De la composition de la séve, le célèbre chimiste déduit que, pour parvenir au poids de 457 kilogrammes, un orme doit absorber dans la terre, puis exhaler en vapeurs dans l’air, 162600 litres d’eau, ou 355 litres par kilogramme d’accroissement. En admettant que, dans les six à sept mois que dure la végétation, le poids d’un orme augmente de 24 kilogrammes, l’eau absorbée puis évaporée pour l’accroissement annuel serait alors de 8 à 9 mètres cubes. Un tel calcul vous laisse confondu si l’on songe à l’immense travail mécanique effectué par une forêt entière pour soutirer dans les couches du sol, puis élever à une quarantaine de mètres de hauteur, et finalement verser dans l’air les torrents d’eau de la séve. Et ce prodigieux labeur s’accomplit tout calme, invisible, à peine soupçonné ; l’effrayante charge est soulevée à la cime des plus hautes futaies et jetée aux quatre vents sans faire fléchir le moindre rouage du délicat mécanisme végétal. La cellule, qu’un attouchement meurtrit, associée à d’autres cellules fait œuvre de Titan.

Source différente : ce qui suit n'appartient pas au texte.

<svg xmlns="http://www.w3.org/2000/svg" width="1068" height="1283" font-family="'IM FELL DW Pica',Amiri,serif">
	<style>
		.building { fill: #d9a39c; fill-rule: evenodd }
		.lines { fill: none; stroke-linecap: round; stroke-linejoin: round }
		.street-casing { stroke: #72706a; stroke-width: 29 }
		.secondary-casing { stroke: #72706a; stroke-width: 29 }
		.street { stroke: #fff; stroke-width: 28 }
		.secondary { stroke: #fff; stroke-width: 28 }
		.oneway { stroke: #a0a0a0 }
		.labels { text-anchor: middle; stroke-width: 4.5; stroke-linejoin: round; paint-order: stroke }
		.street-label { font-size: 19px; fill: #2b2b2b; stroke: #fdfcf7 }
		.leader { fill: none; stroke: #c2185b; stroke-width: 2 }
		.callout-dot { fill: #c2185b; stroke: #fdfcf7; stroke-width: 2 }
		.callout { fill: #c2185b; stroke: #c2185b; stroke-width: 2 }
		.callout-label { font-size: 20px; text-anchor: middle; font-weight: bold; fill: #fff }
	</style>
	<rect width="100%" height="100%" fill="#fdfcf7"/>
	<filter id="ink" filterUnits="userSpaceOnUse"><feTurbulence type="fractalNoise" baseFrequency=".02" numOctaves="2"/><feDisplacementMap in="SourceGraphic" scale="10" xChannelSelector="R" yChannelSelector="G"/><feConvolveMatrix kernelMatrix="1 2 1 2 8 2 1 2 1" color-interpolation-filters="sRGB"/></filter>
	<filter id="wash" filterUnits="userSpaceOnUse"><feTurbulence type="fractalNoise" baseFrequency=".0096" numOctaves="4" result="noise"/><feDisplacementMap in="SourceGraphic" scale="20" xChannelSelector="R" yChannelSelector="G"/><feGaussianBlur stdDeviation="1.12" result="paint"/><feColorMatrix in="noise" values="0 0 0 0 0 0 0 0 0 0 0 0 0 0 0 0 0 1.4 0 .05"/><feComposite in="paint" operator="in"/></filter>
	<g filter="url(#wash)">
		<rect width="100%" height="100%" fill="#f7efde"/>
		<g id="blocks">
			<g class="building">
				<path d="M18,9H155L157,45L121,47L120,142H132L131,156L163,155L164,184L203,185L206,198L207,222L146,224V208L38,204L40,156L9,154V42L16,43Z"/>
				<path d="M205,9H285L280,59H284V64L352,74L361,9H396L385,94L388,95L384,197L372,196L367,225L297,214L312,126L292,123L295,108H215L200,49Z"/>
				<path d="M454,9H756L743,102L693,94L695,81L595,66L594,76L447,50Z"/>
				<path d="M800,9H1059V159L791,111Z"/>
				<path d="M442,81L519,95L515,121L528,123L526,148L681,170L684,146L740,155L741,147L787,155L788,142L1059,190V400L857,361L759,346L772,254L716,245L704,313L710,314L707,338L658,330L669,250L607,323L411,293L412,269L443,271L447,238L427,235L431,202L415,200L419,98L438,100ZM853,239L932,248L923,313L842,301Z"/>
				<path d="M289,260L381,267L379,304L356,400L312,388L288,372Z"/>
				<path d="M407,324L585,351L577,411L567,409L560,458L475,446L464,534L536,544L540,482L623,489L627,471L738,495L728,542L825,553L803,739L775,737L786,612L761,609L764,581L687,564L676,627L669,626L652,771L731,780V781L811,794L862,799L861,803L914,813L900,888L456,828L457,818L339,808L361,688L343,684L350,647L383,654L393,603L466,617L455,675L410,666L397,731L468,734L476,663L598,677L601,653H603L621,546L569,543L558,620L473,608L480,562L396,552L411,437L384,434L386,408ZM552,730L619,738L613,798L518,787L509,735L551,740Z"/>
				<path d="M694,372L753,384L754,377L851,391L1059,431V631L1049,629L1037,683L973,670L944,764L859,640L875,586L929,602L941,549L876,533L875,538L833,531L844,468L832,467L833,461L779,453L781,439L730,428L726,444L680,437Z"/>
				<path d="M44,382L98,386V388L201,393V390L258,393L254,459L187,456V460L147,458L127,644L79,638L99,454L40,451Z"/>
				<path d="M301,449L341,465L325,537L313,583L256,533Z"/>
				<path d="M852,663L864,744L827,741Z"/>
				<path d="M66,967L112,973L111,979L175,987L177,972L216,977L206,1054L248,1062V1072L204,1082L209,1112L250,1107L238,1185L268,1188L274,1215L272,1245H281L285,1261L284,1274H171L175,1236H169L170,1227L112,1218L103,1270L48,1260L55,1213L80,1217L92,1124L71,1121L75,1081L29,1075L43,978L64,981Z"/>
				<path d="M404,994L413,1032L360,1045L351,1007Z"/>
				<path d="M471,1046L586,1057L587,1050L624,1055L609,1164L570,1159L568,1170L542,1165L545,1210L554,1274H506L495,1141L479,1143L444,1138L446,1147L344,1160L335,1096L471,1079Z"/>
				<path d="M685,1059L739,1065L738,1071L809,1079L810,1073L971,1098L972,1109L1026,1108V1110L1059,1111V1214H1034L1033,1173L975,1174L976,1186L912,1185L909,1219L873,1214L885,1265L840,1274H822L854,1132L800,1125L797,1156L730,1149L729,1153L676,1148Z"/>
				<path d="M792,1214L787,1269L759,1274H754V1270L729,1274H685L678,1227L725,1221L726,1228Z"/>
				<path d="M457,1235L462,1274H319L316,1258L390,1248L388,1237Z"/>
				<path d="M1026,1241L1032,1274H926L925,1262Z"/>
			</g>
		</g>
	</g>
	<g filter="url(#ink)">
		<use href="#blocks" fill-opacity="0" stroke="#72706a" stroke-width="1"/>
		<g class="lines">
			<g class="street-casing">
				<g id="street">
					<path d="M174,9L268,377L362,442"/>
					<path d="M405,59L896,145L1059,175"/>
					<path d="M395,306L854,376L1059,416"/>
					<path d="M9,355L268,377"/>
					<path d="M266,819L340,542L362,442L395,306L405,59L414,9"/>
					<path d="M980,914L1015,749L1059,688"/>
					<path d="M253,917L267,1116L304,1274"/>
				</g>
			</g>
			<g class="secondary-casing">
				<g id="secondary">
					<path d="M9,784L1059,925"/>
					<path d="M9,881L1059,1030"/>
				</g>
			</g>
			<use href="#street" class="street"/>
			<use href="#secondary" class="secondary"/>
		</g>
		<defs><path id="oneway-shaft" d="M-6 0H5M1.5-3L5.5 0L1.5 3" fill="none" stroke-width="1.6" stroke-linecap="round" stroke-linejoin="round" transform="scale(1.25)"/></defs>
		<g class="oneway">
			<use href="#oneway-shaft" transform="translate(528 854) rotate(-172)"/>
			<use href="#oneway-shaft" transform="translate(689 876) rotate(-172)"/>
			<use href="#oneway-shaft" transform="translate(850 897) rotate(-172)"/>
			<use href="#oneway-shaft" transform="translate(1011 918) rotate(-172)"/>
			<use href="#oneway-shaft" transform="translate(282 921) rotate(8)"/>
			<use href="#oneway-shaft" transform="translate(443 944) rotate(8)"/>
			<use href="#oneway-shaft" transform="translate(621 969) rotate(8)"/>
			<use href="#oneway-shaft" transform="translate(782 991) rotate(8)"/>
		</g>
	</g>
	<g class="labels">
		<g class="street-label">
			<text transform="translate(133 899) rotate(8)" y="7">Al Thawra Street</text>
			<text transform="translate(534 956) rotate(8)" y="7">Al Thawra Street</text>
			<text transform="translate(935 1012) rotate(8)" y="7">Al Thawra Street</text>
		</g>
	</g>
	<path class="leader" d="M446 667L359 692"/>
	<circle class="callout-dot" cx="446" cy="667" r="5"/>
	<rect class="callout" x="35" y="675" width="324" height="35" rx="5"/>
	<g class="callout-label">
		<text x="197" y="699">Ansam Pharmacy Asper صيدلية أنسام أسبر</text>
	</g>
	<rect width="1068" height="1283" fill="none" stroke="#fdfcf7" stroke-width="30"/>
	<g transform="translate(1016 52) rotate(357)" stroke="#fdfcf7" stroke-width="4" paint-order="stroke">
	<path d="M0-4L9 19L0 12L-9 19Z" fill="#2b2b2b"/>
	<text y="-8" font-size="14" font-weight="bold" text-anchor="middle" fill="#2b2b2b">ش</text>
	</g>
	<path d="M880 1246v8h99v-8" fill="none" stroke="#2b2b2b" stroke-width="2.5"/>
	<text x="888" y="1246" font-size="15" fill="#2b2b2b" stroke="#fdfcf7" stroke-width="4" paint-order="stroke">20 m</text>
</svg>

La séve n’est cependant pas toujours l’eau claire dont Vauquelin est parti pour ses calculs. Tous les végétaux puisent certainement dans le sol un liquide très-pauvre ; mais, à mesure qu’il pénètre plus avant dans l’épaisseur des tissus, ce liquide dissout diverses substances tenues en réserve dans les cellules et provenant d’un travail antérieur. Par une saignée pratiquée à la tige, on obtient donc souvent, non ce que les racines ont réellement absorbé, mais bien une séve enrichie des produits trouvés sur son trajet, de sucre notamment. C’est ainsi qu’un érable de l’Amérique du Nord laisse écouler des entailles faites à son tronc un liquide à saveur très-douce, d’où l’on retire du sucre par évaporation. C’est ainsi encore que divers palmiers, dont on ampute le gros bourgeon terminal, pleurent une séve sucrée, qui, fermentée, donne le vin de palme, et distillée après fermentation, l’eau-de-vie nommée arrack.

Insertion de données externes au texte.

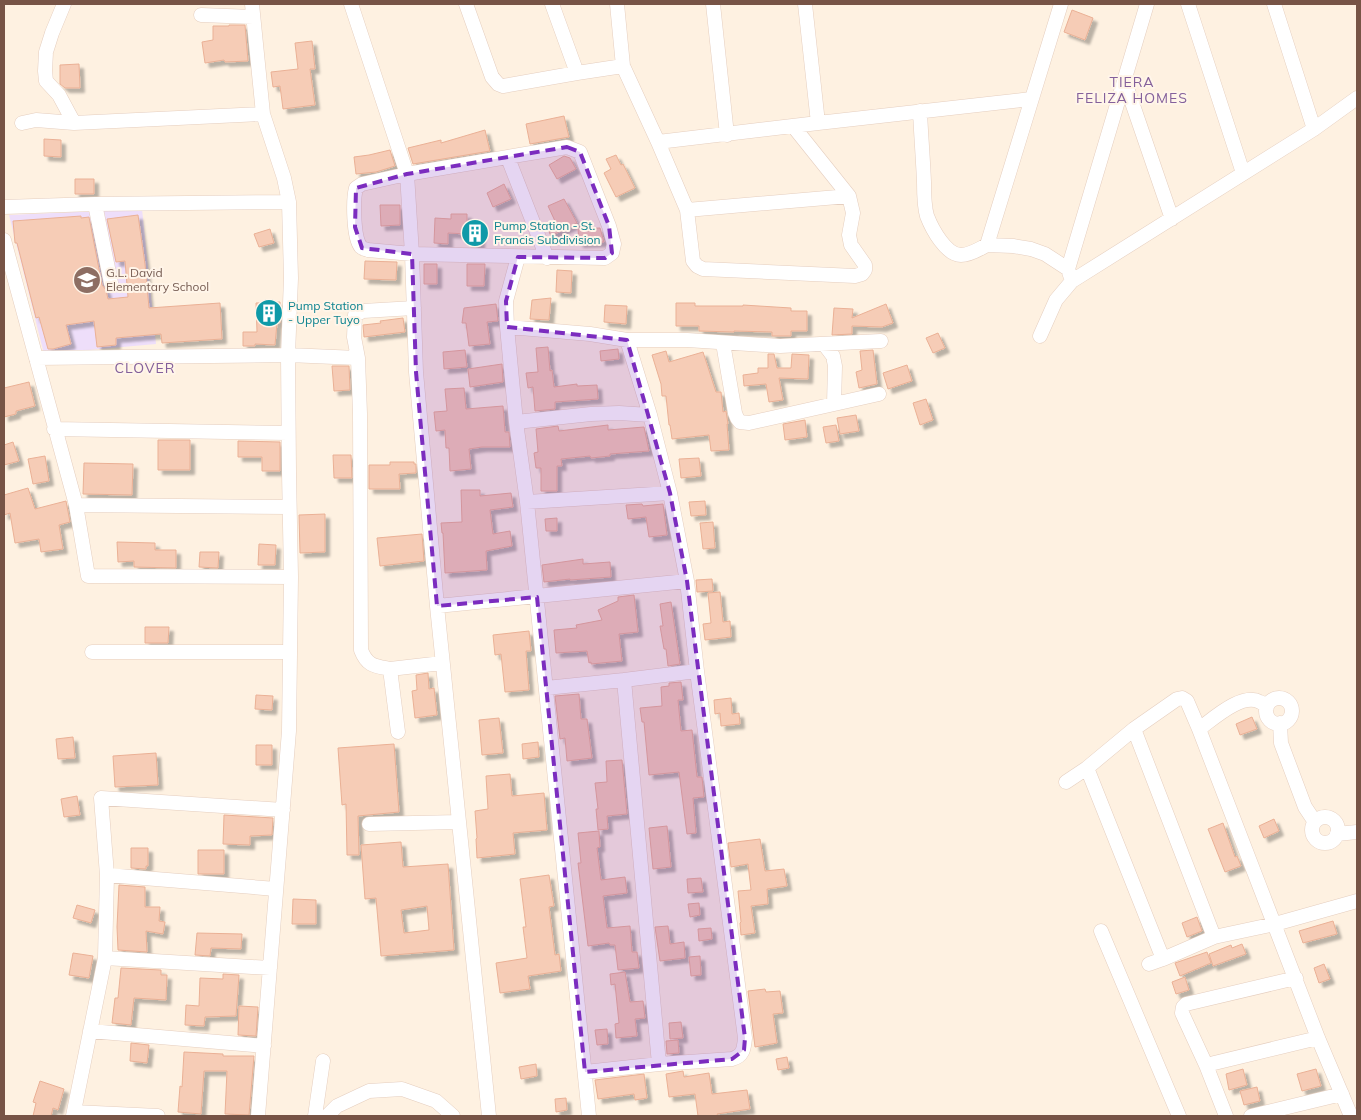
<svg xmlns="http://www.w3.org/2000/svg" width="1361" height="1120" viewBox="0 0 1361 1120" font-family="Mulish,sans-serif">
<style>
.education{fill:#eedefa}
.building{fill:#f6ccb6;stroke:#eab095;fill-rule:evenodd;filter:url(#shadow)}
.lines{fill:none;stroke-linecap:round;stroke-linejoin:round}
.minor-casing{stroke:#e5cebf;stroke-width:15}
.minor{stroke:#fff;stroke-width:14}
.marked{fill:#7b2cbf;fill-opacity:0.2;stroke:#7b2cbf;stroke-width:4;stroke-dasharray:10 6;stroke-linejoin:round}
.labels{text-anchor:middle;stroke-width:4;stroke-linejoin:round;paint-order:stroke}
.culture-label{font-size:12px;fill:#0d838f;stroke:#fff5e9;text-anchor:start}
.education-label{font-size:12px;fill:#785e54;stroke:#fff5e9;text-anchor:start}
.neighbourhood-label{font-size:14px;letter-spacing:1px;fill:#84609b;stroke:#fff5e9}
</style>
<defs>
<filter id="shadow"><feDropShadow dx="4.5" dy="4.5" stdDeviation="1" flood-color="#0004"/></filter>
</defs>
<rect width="100%" height="100%" fill="#fef1e1"/>
<!-- education -->
<path class="education" d="M142,209L156,344L44,354L9,215Z"/>
<!-- building -->
<path class="building" d="M1072,10L1093,18L1085,40L1064,32Z
M229,25H245L248,61L225,62L224,60L205,63L202,42L213,40V26H229Z
M312,41L315,69H310L315,105L283,109L280,86L273,87L271,72L298,69L295,43Z
M79,64L80,88H65L60,84V65Z
M564,116L569,137L530,144L526,124Z
M485,130L490,151L413,164L408,148L441,140V143Z
M44,139L61,140V157L44,156Z
M390,150L395,166L376,172L356,174L354,157L369,155Z
M616,155L621,165L623,164L635,188L616,197L604,173L611,169L606,159Z
M564,156L570,158L576,169L557,179L549,165Z
M75,179H94V194H75Z
M504,184L511,199L493,207L487,193Z
M564,199L577,223L551,236L546,225L555,221L548,206Z
M380,205H400V225L381,226Z
M451,214H467V234L448,233V244L434,243L435,218L451,219Z
M138,215L145,264L149,308L220,303L222,339L162,343L161,334L116,338V345L97,347L94,321L66,325L71,344L53,349H48L39,317L36,318L17,243H15L13,221L81,216V218L89,217L102,285L106,290L108,299L128,297L125,261L116,262L107,219Z
M470,225L481,226L480,245H468Z
M600,228L604,242L579,243L578,229Z
M270,229L274,243L259,247L254,234Z
M365,261L397,262L396,280L364,279Z
M424,264H437V284H424Z
M467,264H485L484,286H467Z
M557,270L572,271L571,293L556,292Z
M551,298L549,320L530,319L532,300Z
M280,302V323H277L275,345L255,344V346H243V332H257L256,303Z
M676,303H695V306H743V305L791,308V311H807V331H791V336H772V332L734,331V332L699,331V326H676Z
M496,304L498,321L487,322L490,344L469,346L466,323H462L464,308Z
M886,304L893,323L882,327L852,326V334L832,335L834,308L853,309L852,318Z
M605,305L627,306L626,324L604,322Z
M403,318L405,332L364,337L363,325L381,323L380,321Z
M938,333L945,348L933,353L926,338Z
M548,347L550,371L552,370L554,387L577,384V386L597,385L598,399L555,402V409L535,411L533,387L528,388L526,373L538,372L536,348Z
M618,349L619,359L601,361L600,351Z
M465,350L467,367L444,369L443,352Z
M873,350L877,384L859,388L856,372L862,370L860,351Z
M666,351L669,362L703,352L716,392H721L723,412L726,411L728,424H727L729,450L711,451L709,435L672,439L670,425H669L666,396H662L661,384L652,355Z
M768,354H774L777,368H791L792,354L809,355L808,379L779,378L783,400L769,402L766,384L744,386L743,375L758,373V368H768Z
M502,364L503,382L470,387L468,369Z
M907,365L912,381L888,389L883,373Z
M332,366H349L350,390L334,391Z
M29,382L35,406L16,411V414L4,417V388Z
M464,388L466,409L503,406L505,432H509L510,447H482L469,449L471,469L450,471L449,448H446L445,430L436,431L434,412L447,411L445,389Z
M926,399L933,420L920,425L913,403Z
M856,415L859,431L840,434L837,418Z
M805,420L807,437L785,440L783,424Z
M608,425V430L644,427L649,451L610,454V456L591,458L590,456L561,459L562,466H557V491H541V468H536L534,453L538,452L536,429L558,426L559,431Z
M836,425L839,441L826,443L823,427Z
M158,440H190V470H158Z
M238,441L280,442V471H262V457H238Z
M13,442L19,461L4,465V445Z
M333,455H351L352,478H334Z
M45,456L49,481L33,484L28,459Z
M699,458L701,476L681,478L679,459Z
M390,462H414V464H416V473L399,474L400,489H369V465H390Z
M84,463L133,464L132,495L83,494Z
M28,488L35,509L66,501L70,522L59,525L63,549L41,552L39,539L15,543L10,513L4,515V495Z
M461,490H480V496L511,493L513,507L490,510L493,534L510,531L512,546L486,551L487,570L445,573L443,533H442L441,523L462,522Z
M705,501L706,515L691,516L689,502Z
M642,504L643,506L663,504L667,535L649,537L646,517L628,519L626,505Z
M325,514V552L300,553L299,515Z
M557,518V531H546L545,519Z
M713,522L715,548L703,549L700,523Z
M422,534L424,561L380,566L377,538Z
M117,542L155,543V550H176V568L134,567V561L118,562Z
M259,544L276,545L275,565H258Z
M200,552H219L218,568L199,567Z
M583,559V564L610,562L611,577L570,580V579L544,582L542,565Z
M712,579L713,591L697,592L696,580Z
M720,592L723,622L730,621L731,637L705,640L703,624L711,623L708,593Z
M634,595L638,632L619,634L622,661L591,664V662L589,663L587,651L556,653L554,630L577,628L576,625L602,620L598,610L618,601V597Z
M671,602L680,664L668,666L666,649H664L660,626H663L660,604Z
M145,627H169L168,643H145Z
M529,631L531,651H526L529,690L505,692L501,654L495,655L493,635Z
M428,673L429,689L434,688L437,715L415,718L412,691L417,690L416,675Z
M681,682L683,700H678L681,731L692,730L697,777H702L704,797L693,798L696,833L687,834L679,772L649,775L644,722H642L640,708L662,706L661,687L669,686V683Z
M579,694L581,719H587L592,758L567,761L565,738L560,739L555,696Z
M256,695L273,696L272,710L255,709Z
M731,698L732,714L739,713L740,724L721,726L720,713L715,714L714,700Z
M1252,717L1257,729L1240,735L1236,724Z
M499,718L503,753L482,755L479,720Z
M73,737L75,758L58,759L56,739Z
M538,742L539,757L523,759L522,744Z
M394,744L399,812L358,816L359,855H347L346,804L342,805L338,748Z
M256,745H272V765H256Z
M156,753L158,785L115,787L113,756Z
M622,760L627,814L607,816L608,829L598,830L596,809H598L595,783L607,782L606,761Z
M510,774L512,796L544,793L547,830L513,833L515,854L477,858L476,839L477,838L475,811L488,809L486,776Z
M77,796L80,815L64,817L61,799Z
M224,815L273,818L272,835L250,836V845L223,844Z
M1274,819L1279,831L1264,838L1259,826Z
M1223,823L1235,857L1237,856L1241,866L1225,872L1208,829Z
M667,826L671,867L653,869L649,828Z
M599,831L600,847L597,848L601,880L625,877L627,893L603,896L607,928L630,926L632,952H637L639,968L618,970L615,945H610L609,943L588,946L578,863H581L578,833Z
M760,839L765,871L784,869L787,886L767,889L768,904L751,906L755,933L741,935L740,923L741,922L738,891L751,890L748,864L731,867L728,843Z
M401,842L403,867L448,864L454,950L381,956L376,898L365,899L361,845ZM427,906L429,930L404,933L401,910Z
M131,848H148V866H146V869L131,868Z
M198,850H224V874H198Z
M549,875L554,906L549,907L555,955L559,954L561,971L528,976L530,989L500,993L496,963L527,958L523,927H526L520,879Z
M701,878L703,892L688,893L687,879Z
M119,885L145,887V907H160L159,921L165,922L163,934L146,931L147,952L118,950L117,927Z
M293,899L316,900V924H292Z
M699,903L700,915L690,917L688,904Z
M77,905L95,910L91,923L73,918Z
M1197,917L1202,931L1187,937L1182,923Z
M1333,921L1337,934L1303,943L1299,931Z
M668,926L670,944L684,942L685,958L660,961L655,927Z
M711,928L712,939L699,941L698,929Z
M197,933L242,934L241,949L211,948L210,956L195,955Z
M1242,944L1246,954L1213,966L1209,954L1231,945L1232,948Z
M1207,952L1211,963L1180,976L1175,963Z
M73,953L93,956L89,978L69,975Z
M700,956L701,975L691,976L689,957Z
M1324,964L1330,979L1319,983L1314,968Z
M121,968L161,970V975H167L166,1000L134,998L131,1025L112,1023L115,998H118Z
M625,972L630,1002L643,1001L645,1018L635,1019L637,1036L616,1038L615,1024L619,1023L615,984L611,985L610,974Z
M223,974L239,975L236,1016L205,1017L204,1026L185,1025L186,1005L199,1006L200,978L223,979Z
M1185,977L1189,990L1176,994L1172,982Z
M765,989L766,992L780,991L783,1013L773,1014L777,1043L755,1047L748,991Z
M239,1006L258,1007L256,1036L238,1035Z
M681,1022L683,1038L670,1039L669,1023Z
M607,1029L608,1044L597,1045L595,1030Z
M678,1040L679,1053L667,1054L666,1041Z
M131,1043L149,1045L147,1063L130,1061Z
M184,1052L223,1054V1056H254L249,1115L225,1114L227,1071H204L201,1114L178,1112L180,1086L182,1087Z
M787,1057L789,1068L778,1070L776,1059Z
M536,1064L537,1076L521,1079L519,1067Z
M1243,1069L1247,1085L1229,1090L1226,1074Z
M1316,1069L1321,1086L1302,1091L1297,1074Z
M683,1071L684,1077L709,1073L712,1094L747,1090L750,1109L717,1114L718,1116H698L695,1094L669,1097L666,1074Z
M644,1074L647,1098L635,1100L634,1094L598,1099L595,1080Z
M40,1081L64,1089L58,1110L53,1108L51,1116H33L36,1103L33,1102Z
M1257,1087L1260,1101L1244,1105L1240,1091Z
M566,1098L567,1110L556,1112L555,1099Z"/>
<g class="lines">
<!-- minor casing -->
<g class="minor-casing">
<path id="minor" d="M64,4L52,33L46,52L45,71L46,81L59,95L74,123
M252,4L263,114L284,178L289,202L291,278L288,355L289,472L291,577L289,731L258,1116
M351,4L407,174L412,254L416,372L437,606L489,1116
M466,4L492,77L498,84L503,86L577,73L623,66
M552,4L577,73
M617,4L623,66L658,142L687,210L693,261L697,266L703,269L855,276L862,274L865,270V265L851,245L849,235L853,213L849,196L793,126
M713,4L727,135
M1188,4L1243,173
M1274,4L1314,129
M201,15L253,17
M1124,79L1172,219
M920,111C921,135 923,158 924,182C924,193 924,206 927,216C932,229 946,255 961,255C970,255 979,249 987,245L1061,4
M22,123L36,120L74,123L263,114
M818,123L1031,99
M658,142L818,123L805,4
M567,147L580,152L609,226L614,244L612,253L605,258L412,254L368,250C365,249 363,249 361,247C353,238 353,199 356,188L362,184L407,174Z
M508,158L547,258
M95,204L111,283
M4,207L95,204L289,202
M687,210L849,196
M4,240L76,505L88,576L291,577
M987,245L1013,246L1031,249L1045,254L1068,269L1072,281L1314,129L1357,98
M1068,269L1147,4
M507,327L506,301L518,257
M1040,336L1056,300L1072,281
M723,343L735,413L737,418L740,422L749,423L879,394
M824,344L833,356L835,366L834,404
M36,358L288,355L358,358
M516,422L591,414L619,413L650,415
M54,429L288,433
M527,502L670,493
M76,505L289,507
M437,606L687,581
M92,652H290
M390,669L442,663
M546,688L624,680
M1266 711a13 13 0 1 1 26 0a13 13 0 1 1-26 0Z
M1280,723L1281,743L1305,807L1315,822
M1134,729L1214,937
M1199,729C1213,719 1242,692 1260,702C1263,703 1265,705 1267,707
M398,732L390,669C375,666 367,666 361,650L360,414L358,358L354,337L355,315L363,311L414,308
M1087,768L1163,959
M1066,782L1087,768L1134,729L1177,699L1182,698L1187,701L1199,729L1318,1038L1351,1116
M1312 830a13 13 0 1 1 26 0a13 13 0 1 1-26 0Z
M369,824L459,822
M1337,834L1357,832
M276,889L107,875L101,798L283,810
M1101,931L1179,1116
M105,958L270,968
M1149,964L1163,959L1214,937L1275,924L1357,901
M90,1031L264,1046
M659,1064L624,680L697,671
M1206,1065L1318,1038
M585,1072L659,1064L732,1059C743,1056 744,1049 745,1038L697,671L687,581L670,493L650,415L627,340
M74,1112L158,1116
M73,1116L105,958L107,875
M315,1116L323,1061
M327,1116L337,1106L369,1091L402,1089L436,1101L453,1116
M589,1116L527,502L516,422L507,327L590,334L627,340H687L780,346L881,341
M1226,1116L1206,1065L1182,1013L1183,1007L1186,1004L1296,978
M1251,1116L1342,1094"/>
</g>
<!-- minor -->
<use href="#minor" class="minor"/>
</g>
<!-- marked area -->
<path class="marked" d="M567,147L580,152L609,226L612,253L605,258L518,257L506,301L507,327L627,340L670,493L687,581L745,1038L744,1050L732,1059L585,1072L537,597L437,606L416,372L412,254L362,248L355,227L356,188L407,174Z"/>
<!-- icons -->
<defs>
<g id="building-disc" transform="scale(1.4375)"><circle r="9.5" fill="#0f9aa8" stroke="#fff5e9"/><path d="M-4-6H4V6H1V3H-1V6H-4ZM-2.5-4.3h1.7v1.8h-1.7ZM.8-4.3h1.7v1.8H.8ZM-2.5-1h1.7V.8h-1.7ZM.8-1h1.7V.8H.8Z" fill="#fff"/></g>
<g id="school-disc" transform="scale(1.4375)"><circle r="9.5" fill="#8d6e63" stroke="#fff5e9"/><path d="M0-5L7-2L0 1L-7-2ZM-4 1L0 2.5L4 1V4Q0 6-4 4Z" fill="#fff"/></g>
</defs>
<g fill-rule="evenodd">
<use href="#building-disc" x="475" y="233"/>
<use href="#school-disc" x="87" y="280"/>
<use href="#building-disc" x="269" y="313"/>
</g>
<g class="labels">
<!-- culture labels -->
<g class="culture-label">
<text x="494" y="230">Pump Station - St.<tspan x="494" dy="14">Francis Subdivision</tspan></text>
<text x="288" y="310">Pump Station<tspan x="288" dy="14">- Upper Tuyo</tspan></text>
</g>
<!-- education labels -->
<g class="education-label">
<text x="106" y="277">G.L. David<tspan x="106" dy="14">Elementary School</tspan></text>
</g>
<!-- neighbourhood labels -->
<g class="neighbourhood-label">
<text x="1132" y="87">TIERA<tspan x="1132" dy="16">FELIZA HOMES</tspan></text>
<text x="145" y="373">CLOVER</text>
</g>
</g>
<!-- border -->
<rect width="1361" height="1120" fill="none" stroke="#775446" stroke-width="10"/>
</svg>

Le liquide puisé dans le sol arrive, par conséquent, aux feuilles déjà modifié ; il contient, en outre des principes fournis par la terre, ceux que lui ont cédés les tissus parcourus dans son ascension. Néanmoins ce n’est pas encore un fluide nourricier ; pour le devenir, cette séve brute ou séve non élaborée doit subir, dans les feuilles, d’abord une évaporation qui lui enlève l’eau en excès, et enfin des remaniements chimiques qui lui donnent des propriétés toutes nouvelles. Je vous ai déjà parlé de l’évaporation ; reste l’acte chimique des feuilles, le plus remarquable de tous ceux qu’accomplit la chimie des êtres vivants.